那么接下來(lái)需要看一下喚醒的是什么操作。notifyTransferObject使用了wakeup,那么就有等待的地方,通過(guò)這個(gè)找到了doWaitTransfer方法
private void doWaitTransfer() {
if (!this.requestsRead.isEmpty()) {
for (GroupCommitRequest req : this.requestsRead) {
boolean transferOK = HAService.this.push2SlaveMaxOffset.get() >= req.getNextOffset();
for (int i = 0; !transferOK && i < 5; i++) {// 重試 5次,每次條件不符合都等待Slave上傳同步結(jié)果
this.notifyTransferObject.waitForRunning(1000);
transferOK = HAService.this.push2SlaveMaxOffset.get() >= req.getNextOffset();
}
if (!transferOK) {
log.warn("transfer message to slave timeout, " + req.getNextOffset());
}
req.wakeupCustomer(transferOK);// 標(biāo)記同步完成
}
this.requestsRead.clear();
}
}
public void wakeupCustomer(final boolean flushOK) {
this.flushOK = flushOK;
this.countDownLatch.countDown();
}
首先會(huì)遍歷Request集合,這個(gè)集合是干嘛的暫不清楚,只能知道一個(gè)Request對(duì)應(yīng)了一個(gè)offset,transferOK = push2SlaveMaxOffset(slave同步到的位置) 大于 該offset,如果為false,那么繼續(xù)等待,到最后會(huì)把結(jié)果傳給flushOK這個(gè)變量,并CDL countDown。

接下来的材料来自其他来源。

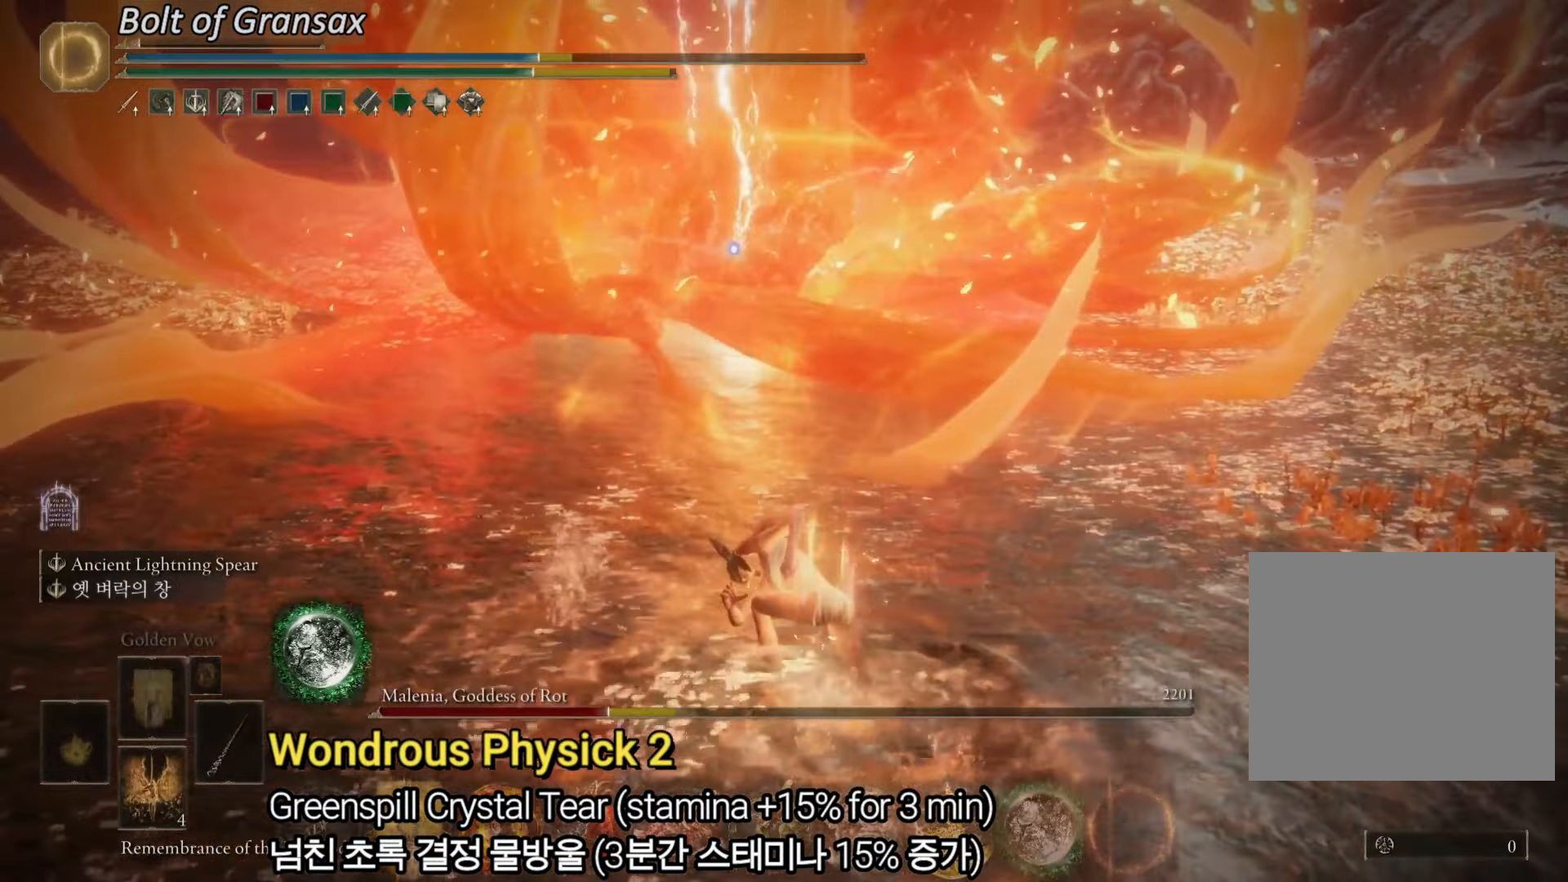
{"buttons": ["CIRCLE"], "left_stick": "down-right", "right_stick": "center", "events": [[50, "left_stick", "down"], [150, "CIRCLE", "down"], [167, "left_stick", "down-right"]]}
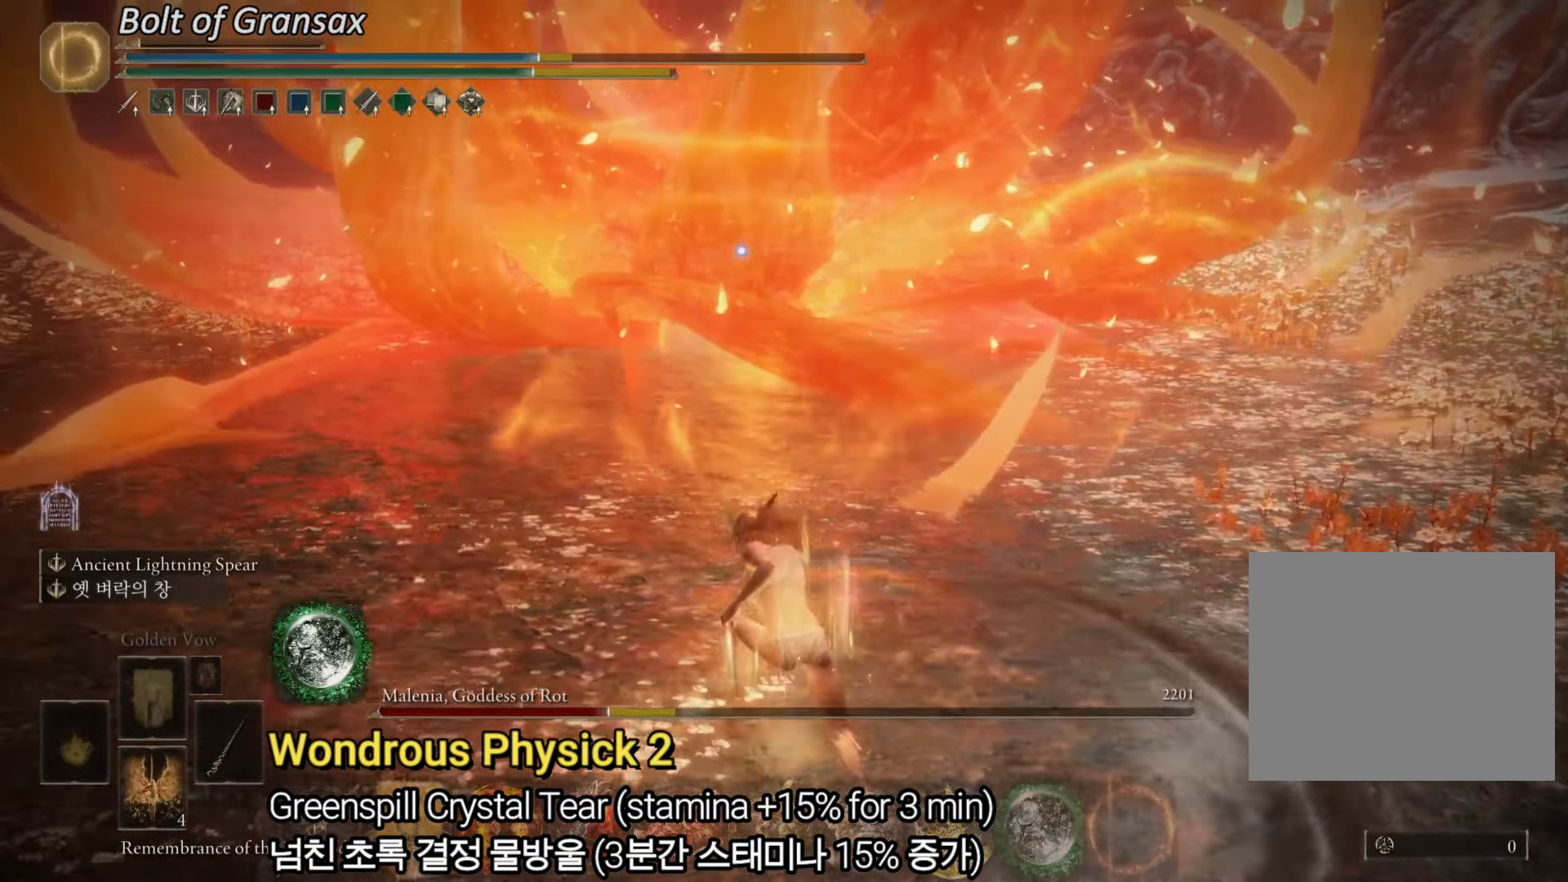
{"buttons": ["CIRCLE"], "left_stick": "down-right", "right_stick": "center", "events": []}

doWaitTransfer做什么已經(jīng)搞清楚了,那么接下來(lái)就需要搞明白兩個(gè)問(wèn)題:
- GroupCommitRequest是什么?
- 這里的CDL阻塞的是哪里的線程?
在GroupCommitRequest中看到CDL是waitForFlush這個(gè)方法調(diào)用的
public boolean waitForFlush(long timeout) {
try {
boolean result = this.countDownLatch.await(timeout, TimeUnit.MILLISECONDS);
return result || this.flushOK;
}
catch (InterruptedException e) {
e.printStackTrace();
return false;
}
}
使用CDL阻塞,到最后返回flushOK的值,通過(guò)這個(gè)方法找CommitLog的putMessage中的兩個(gè)調(diào)用處:
第一個(gè)調(diào)用處:
if (BrokerRole.SYNC_MASTER == this.defaultMessageStore.getMessageStoreConfig().getBrokerRole()) {
HAService service = this.defaultMessageStore.getHaService();
// 如果消息屬性WAIT為true
// 該值意思為:是否等待服務(wù)器將消息存儲(chǔ)完畢再返回(可能是等待刷盤完成或者等待同步復(fù)制到其他服務(wù)器)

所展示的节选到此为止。